Uma nova pesquisa volta a relacionar o uso da metformina, remédio comumente indicado para tratar pessoas com diabetes tipo 2, com a inibição de células cancerígenas da mama. Ela é usada para minimizar a ocorrência de complicações decorrentes da diabetes e reduzir os níveis de colesterol ruim (LDL) e triglicérides (TG). Pesquisas anteriores já fizeram esta ligação, mas, desta vez, foi analisado o possível surgimento de novos casos de câncer de mama em mais de 68 mil mulheres que já haviam passado pela menopausa, divididas em grupos de portadoras ou não da diabetes.

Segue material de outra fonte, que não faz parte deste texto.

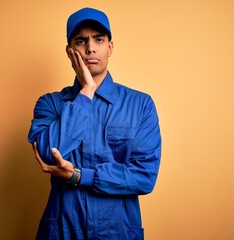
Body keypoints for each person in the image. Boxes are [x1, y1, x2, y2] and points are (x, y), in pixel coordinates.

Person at [28, 7, 162, 240]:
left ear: (110, 47)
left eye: (99, 39)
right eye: (81, 40)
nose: (90, 47)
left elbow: (144, 176)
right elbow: (49, 154)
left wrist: (80, 176)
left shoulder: (141, 105)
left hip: (118, 232)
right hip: (63, 231)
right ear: (70, 51)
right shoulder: (49, 104)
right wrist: (86, 91)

As participantes foram assistidas ao longo de um ano e, depois disso, foi concluído que as que usavam a metformina para controlar o diabetes tiveram risco 25% menor de desenvolver câncer de mama quando comparadas às que não usavam. Segundo explica o oncologista Claudio Calazan, do Centro Oncológico de Niterói (CON), em estudos experimentais, níveis elevados de glicose e insulina estão associados ao aumento do metabolismo e da divisão celular, com redução da apoptose (morte celular programada), o que estimula o crescimento de tumores de mama, pulmão e próstata. “A metformina parece atuar de duas formas: indiretamente, através da redução dos níveis de glicose no sangue e insulina circulante, e também diretamente, a nível molecular, dentro das células, inibindo uma das vias da carcinogênese.”

Outra boa notiícia, de acordo com o profissional, é que ao contrário de outras drogas para o tratamento do câncer, nas quais o custo financeiro é muito elevado, a metformina é uma medicação mais em conta. “O estudo também abre caminho para que outras drogas semelhantes possam ser exploradas em um futuro próximo”, reforça. A pesquisa foi publicada na edição de julho do periódico Journal of Clinical Oncology.

Experiências com ratos

Em 2009, a Escola Médica de Harvard teve sucesso nesse sentido com experiências conduzidas com ratos. No experimento, a metformina ajudou a reduzir tumores de mama mais rapidamente e também a manter os animais mais saudáveis. Os cientistas envolvidos disseram que a medicação teria alvejado células-tronco do câncer de mama – um tipo de célula-mãe que resiste ao tratamento convencional e pode ser a fonte de vários tumores que se recuperam após o tratamento.